Mas com os Estados Unidos, que a Índia vê como um Estado muito mais poderoso e um parceiro muito necessário, a resposta da Índia é muito mais moderada e cooperativa. Para ser justo, os EUA encurralaram a Índia ao extraditar e prender Nikhil Gupta e ao iniciar processos legais que não são tão fáceis de rejeitar como os esforços do Canadá, que neste momento equivalem a meras acusações sem provas apresentadas no domínio público. S. Jaishankar, ministro dos Negócios Estrangeiros da Índia, mais ou menos reconheceu isto numa declaração ao Rajya Sabha em Dezembro passado, quando afirmou que a razão para a diferença na resposta foi que uma nação (os EUA) forneceu “contributos” importantes enquanto o outro (Canadá) não.
A verdadeira diferença talvez seja que os EUA também partilhavam publicamente a sua opinião, apresentando acusações em tribunais, enquanto o Canadá o fazia em privado. Além disso, também é importante que os EUA sejam uma superpotência, enquanto o Canadá não.
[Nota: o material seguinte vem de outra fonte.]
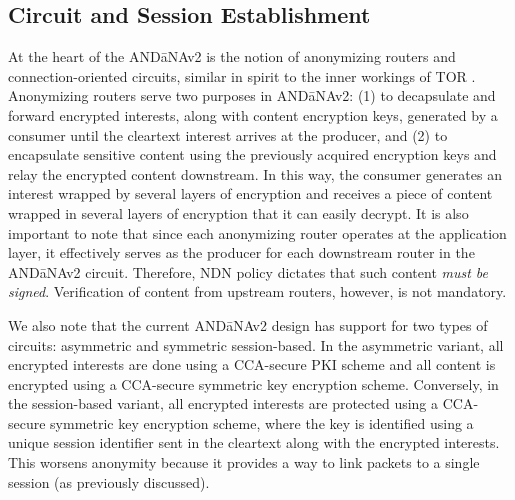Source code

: \subsection{Circuit and Session Establishment}
At the heart of the {\sf AND\=aNAv2} is the notion of anonymizing routers and connection-oriented circuits, similar in spirit to the inner workings of TOR \cite{Tor}. Anonymizing routers serve two purposes in {\sf AND\=aNAv2}: (1) to decapsulate and forward encrypted interests, along with content encryption keys, generated by a consumer until the cleartext interest arrives at the producer, and (2) to encapsulate sensitive content using the previously acquired encryption keys and relay the encrypted content downstream. In this way, the consumer generates an interest wrapped by several layers of encryption and receives a piece of content wrapped in several layers of encryption that it can easily decrypt. It is also important to note that since each anonymizing router operates at the application layer, it effectively serves as the producer for each downstream router in the {\sf AND\=aNAv2} circuit. Therefore, NDN policy dictates that such content \emph{must be signed}. Verification of content from upstream routers, however, is not mandatory. 

We also note that the current {\sf AND\=aNAv2} design has support for two types of circuits: asymmetric and symmetric session-based. In the asymmetric variant, all encrypted interests are done using a CCA-secure PKI scheme and all content is encrypted using a CCA-secure symmetric key encryption scheme. Conversely, in the session-based variant, all encrypted interests are protected using a CCA-secure symmetric key encryption scheme, where the key is identified using a unique session identifier sent in the cleartext along with the encrypted interests. This worsens anonymity because it provides a way to link packets to a single session (as previously discussed).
Perguntas para os formuladores de políticas indianos
A Índia tem preocupações legítimas sobre o movimento separatista anti-Índia Khalistan e as suas ações no Canadá, bem como na Índia. Mas tentar usar criminosos para assassinar activistas do Khalistan em poderosas democracias amigas não é uma política inteligente, especialmente tendo em conta a estratégia comercial bastante desleixada e secreta demonstrada pela sua agência de inteligência.
A contra-espionagem dos EUA não só os apanhou em flagrante, mas também poderia reunir provas suficientes para embaraçar a Índia e empurrá-la para uma situação diplomática. Dado que não existe um activismo Khalistani significativo na Índia, uma política tão agressiva de violação da soberania de um Estado amigo é imprudente. Chamou mais atenção à causa Khalistan e prejudicou a reputação da Índia como um dos bons estados na arena internacional.
A Índia está a agravar as ramificações do seu erro estratégico ao tentar intimidar o Canadá. As suas negações parecem apócrifas quando vistas em paralelo com os desenvolvimentos desta questão no lado norte-americano. A postura combativa da Índia em relação ao Canadá mina a sua afinidade entre a elite política ocidental e a sua postura cooperativa em relação aos EUA faz com que pareça fraca aos olhos do Sul Global. A Índia precisa do Ocidente para obter novas tecnologias, armas avançadas, investimentos, mercados para as suas exportações e aliados para equilibrar a China e os empregos bem remunerados que os seus cidadãos ocupam nos países ocidentais, enviando para casa milhares de milhões de dólares em remessas. Não pode pôr em risco estes interesses.
A Índia geriu mal esta crise com o Canadá e, se não houver uma correcção de rumo, poderá prejudicar a imagem internacional da Índia, diminuir o seu poder de influência e criar uma cisão entre a Índia, por um lado, e o Canadá e os seus aliados, incluindo os Estados Unidos, que são ambos membros. da OTAN, bem como do consórcio de inteligência Five Eyes.
Se esta postura de negação e bravata em relação ao Canadá serve apenas para demonstrar que a Índia é uma grande potência, então está equivocada. Mas se esta política pretende proteger a liderança indiana da culpa pela organização de uma campanha de repressão transnacional, então ela mina os interesses nacionais indianos ao prolongar a crise.